→ **Document segment**

## start

Today is a bittersweet day for me. My little boy who isn’t very little anymore, actually he is 2 inches taller than me and 3 shoe sizes bigger turns 16 today. Wow 16 years, I remember back when he was a month one and almost died and that the doctors said that he would face serious challenges since he had been oxygen deprived for a period of time. It has been rough he has his delays and as a parent the hardest thing is to see people make fun of your kid because he is delayed or doesn’t show the supposed socially accepted behavior for a kid his age. You my son are a fighter and I wouldn't change you for the world, other than being better than you at video games, cuz you are always kicking my ass.
I remember on many occasions wanting to beat the living shit out of a kid that was smaller than him, picking on him and calling him names and my son would laugh and think that the kid was begin friendly. Kids are ruthless and as the saying goes karma is a son of a bitch and will come back and bite you in the ass, as you can tell I used to be one of those kids when I was in elementary and middle school.

## end

→ **Information provided**
## start

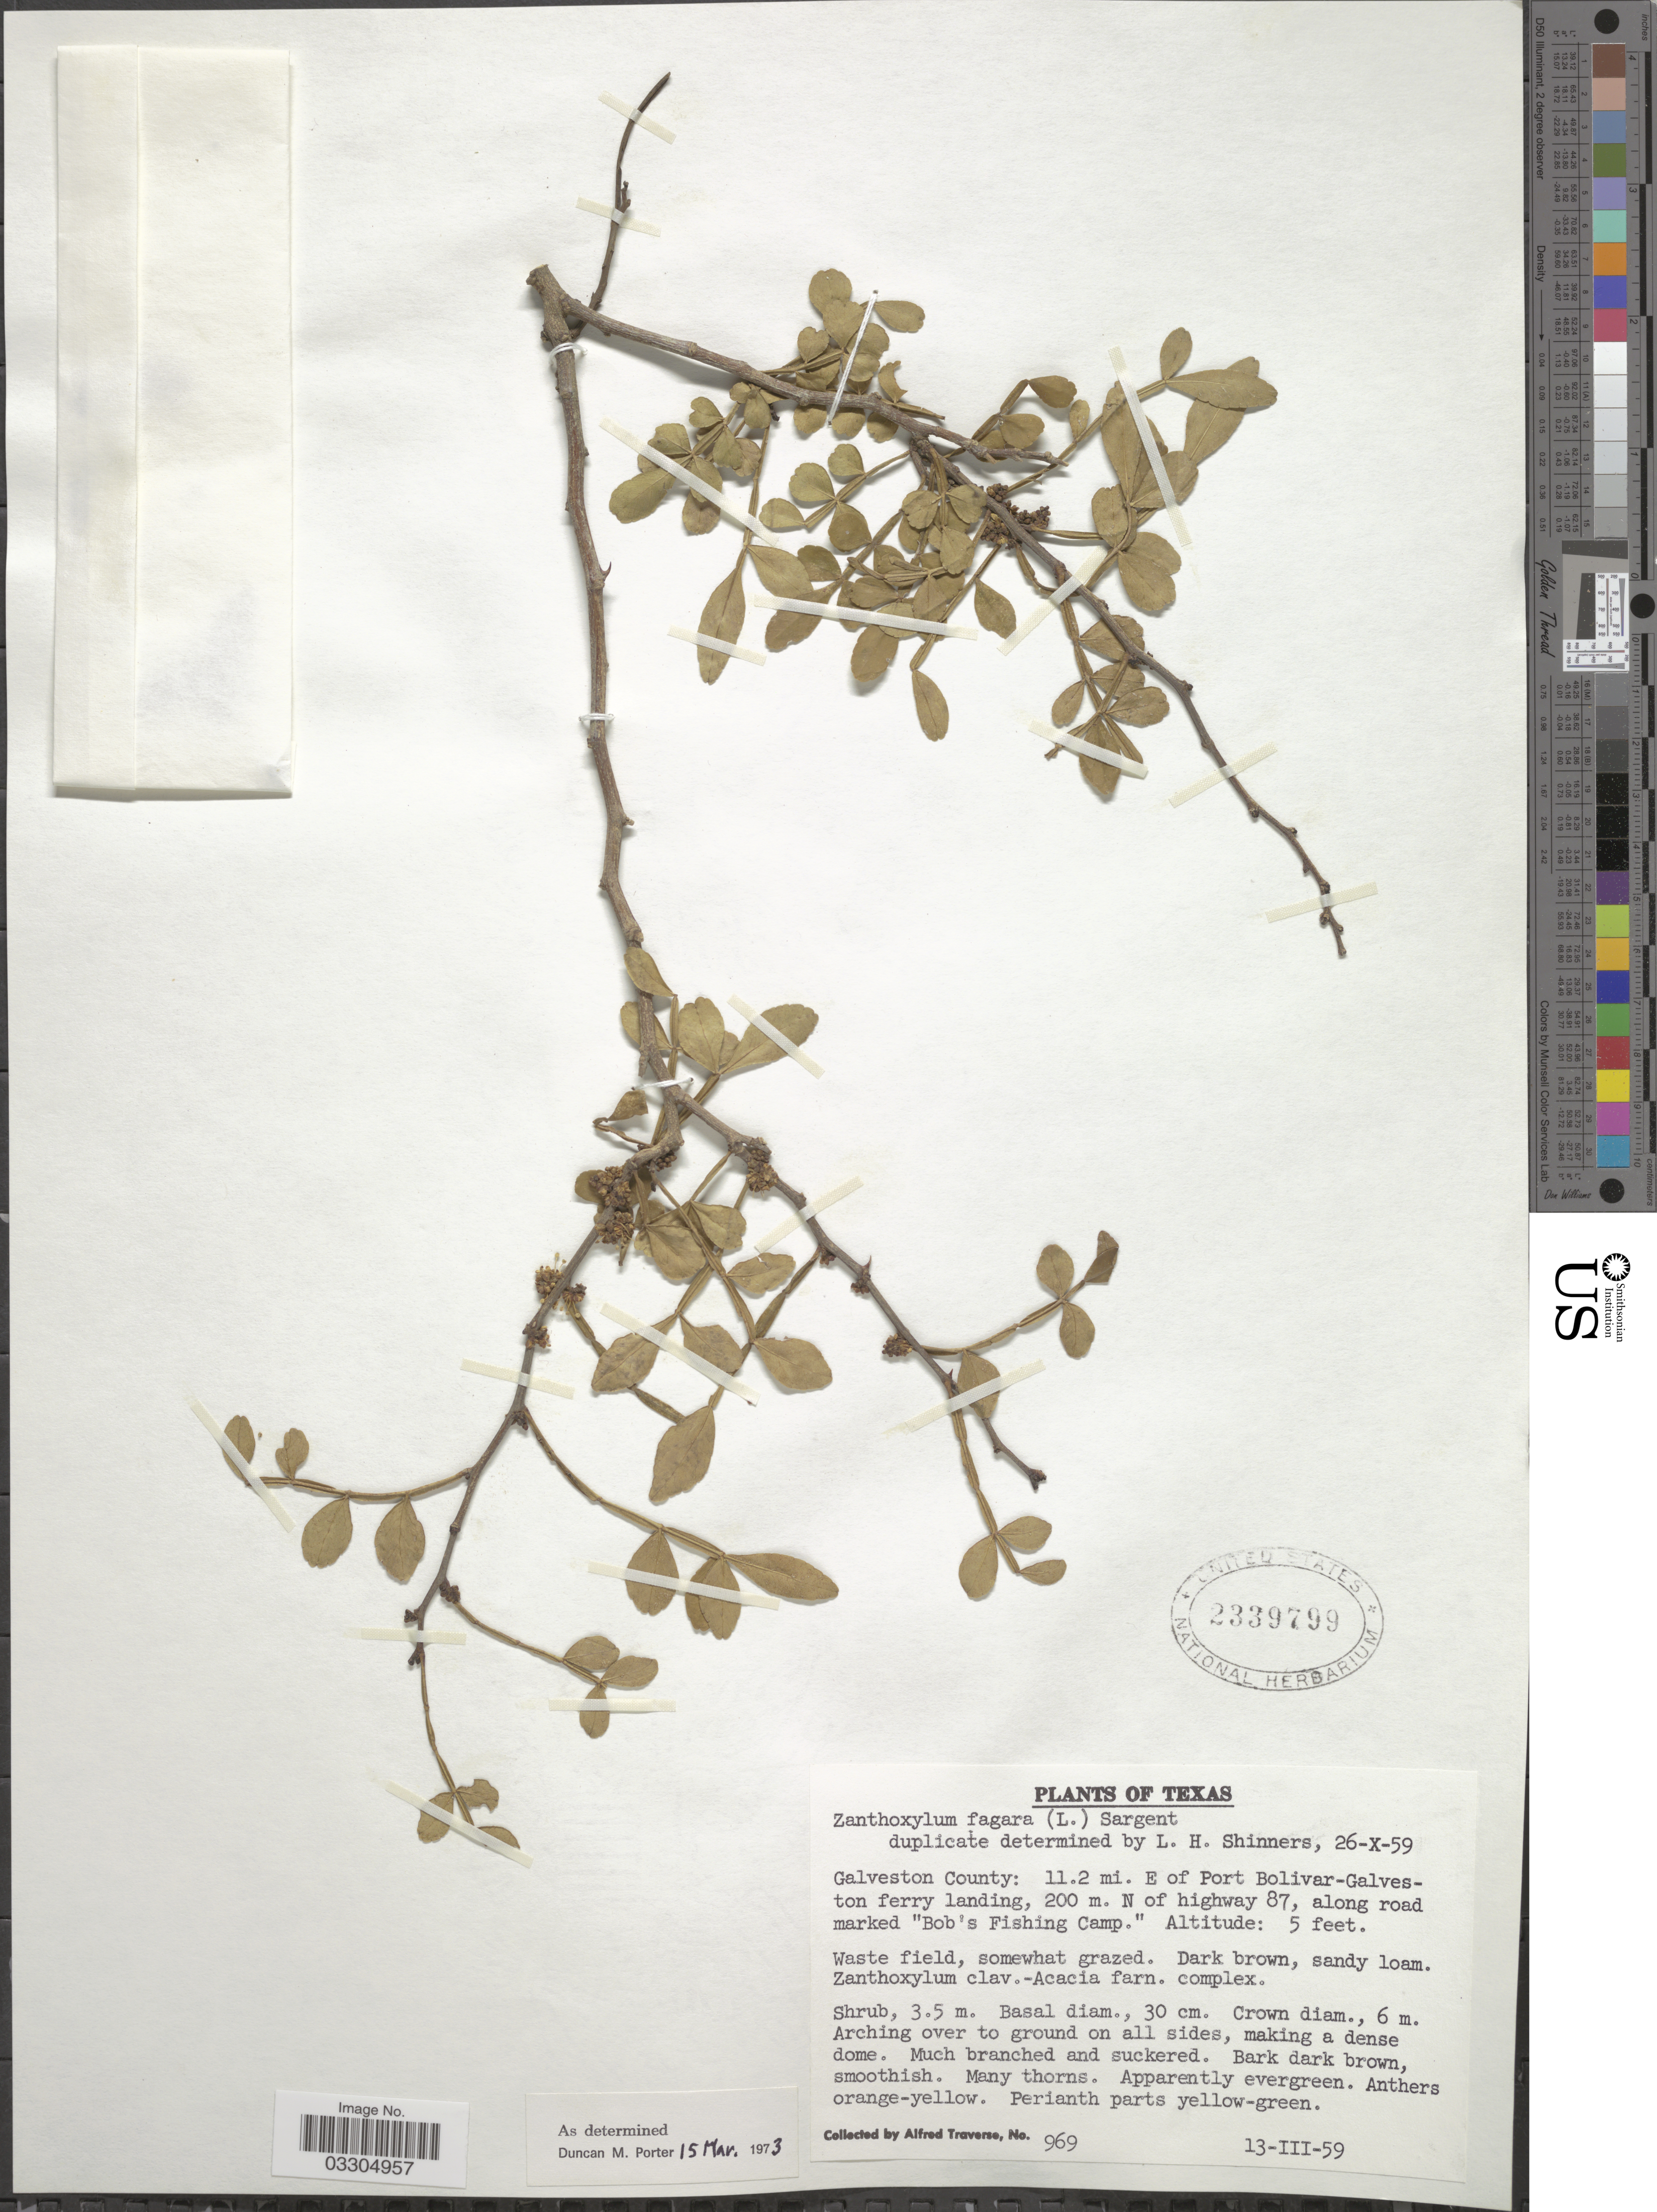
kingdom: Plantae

## end
## start

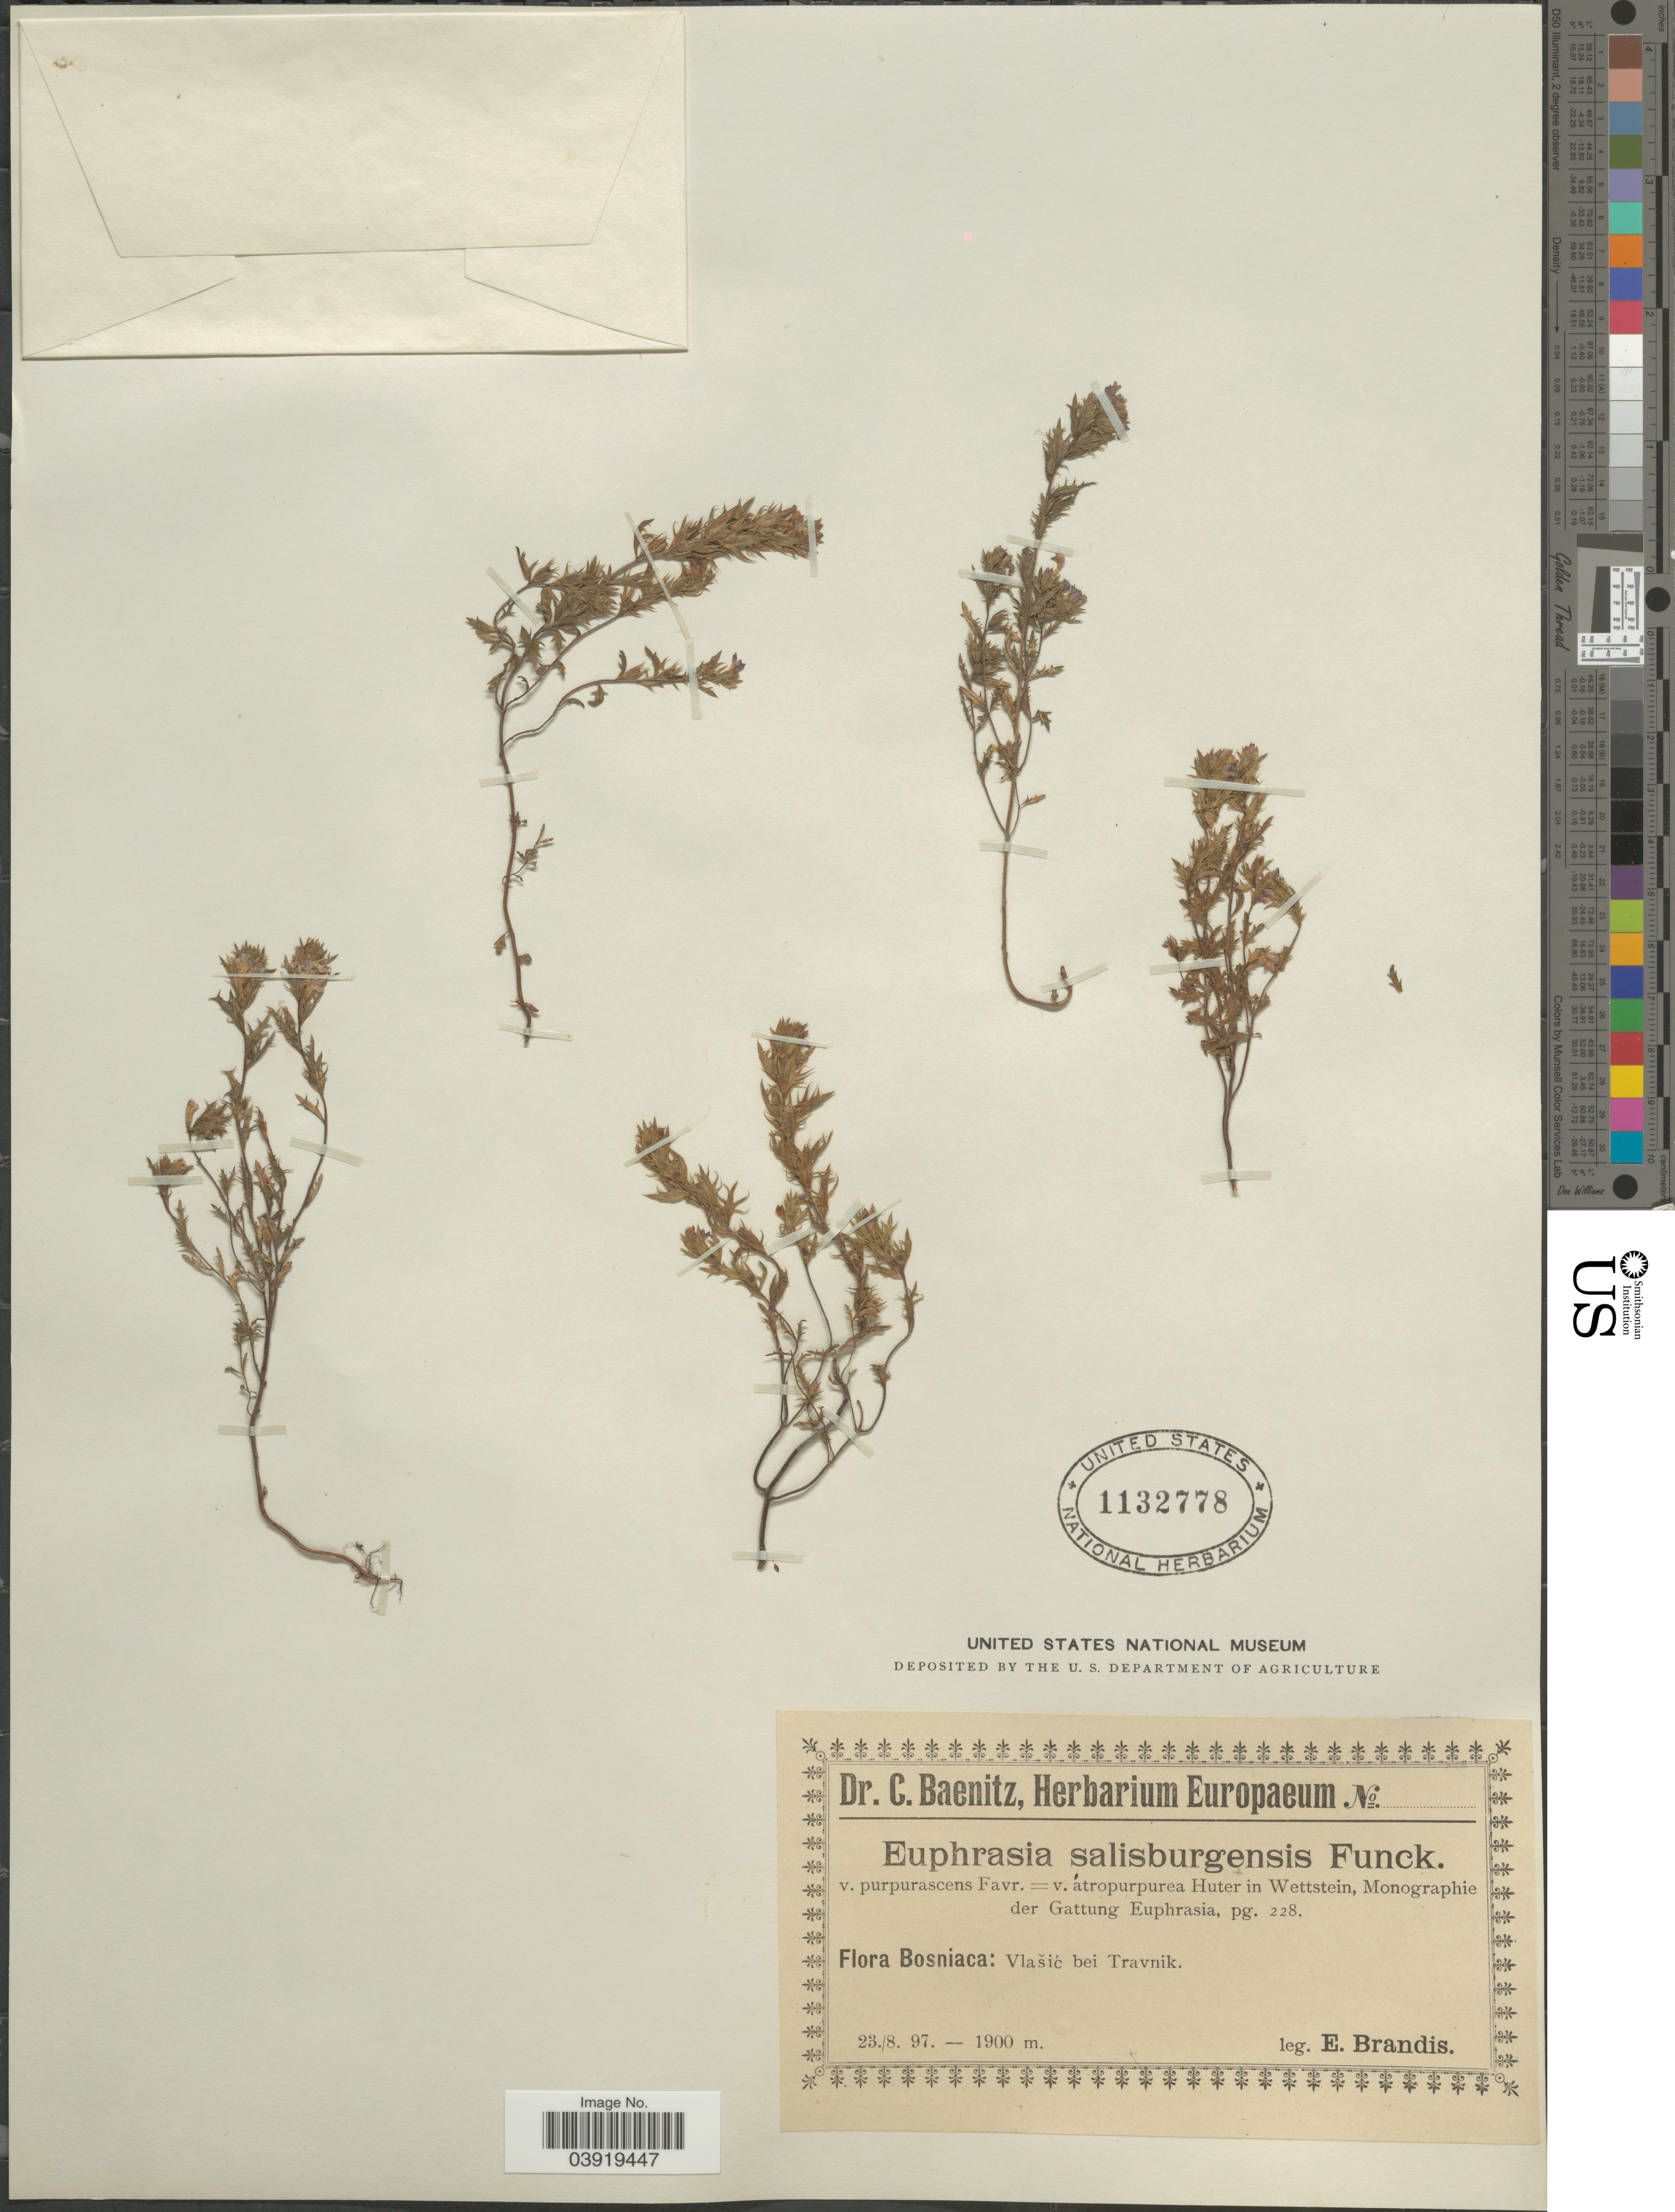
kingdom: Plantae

## end

→ **Tasks to complete**
**A.** Could you repeat the passage from the post about a son turning 16, from "Today is a bittersweet" up to and including "kicking my ass."?
**B.** Can you carry on with the post about a son turning 16, picking up after its last sentence?
The rows are separate material with no connection to the post about a son turning 16.

→ **Expected outputs**
**A.**
Today is a bittersweet day for me. My little boy who isn’t very little anymore, actually he is 2 inches taller than me and 3 shoe sizes bigger turns 16 today. Wow 16 years, I remember back when he was a month one and almost died and that the doctors said that he would face serious challenges since he had been oxygen deprived for a period of time. It has been rough he has his delays and as a parent the hardest thing is to see people make fun of your kid because he is delayed or doesn’t show the supposed socially accepted behavior for a kid his age. You my son are a fighter and I wouldn't change you for the world, other than being better than you at video games, cuz you are always kicking my ass.

**B.**
It’s been 2 birthdays since I have spent it with him, yes we talk on the phone but it isn’t the same. Plus, I know something is bothering him but he wont open up to me or anybody. He has been saying something’s at his school that due to the time we live in now could get him in a lot of trouble and I feel helpless because I feel that whenever I talk to him his mother is hovering over his shoulder and he gets nervous and doesn’t want to say anything. Hopefully when I go visit in March I can spend some one on one time with him and he will open up to me. I got to speak to him this morning and I sang happy birthday to him. He called me gay. LOL. All I can do is continue to tell him I love him and care for him and miss him and make myself available whenever he wants to talk.
So I find myself today as I look at the mound of bullshit papers and employee complaints and problems, and evaluations, and blah, blah, blah, reflecting on him as the years have gone by and looking forward to the years to come. Hey you never know in 2 years he will be 18 and then can decide where and who he wants to live with. Hopefully it will be with me.
OK, OK, time to get to work!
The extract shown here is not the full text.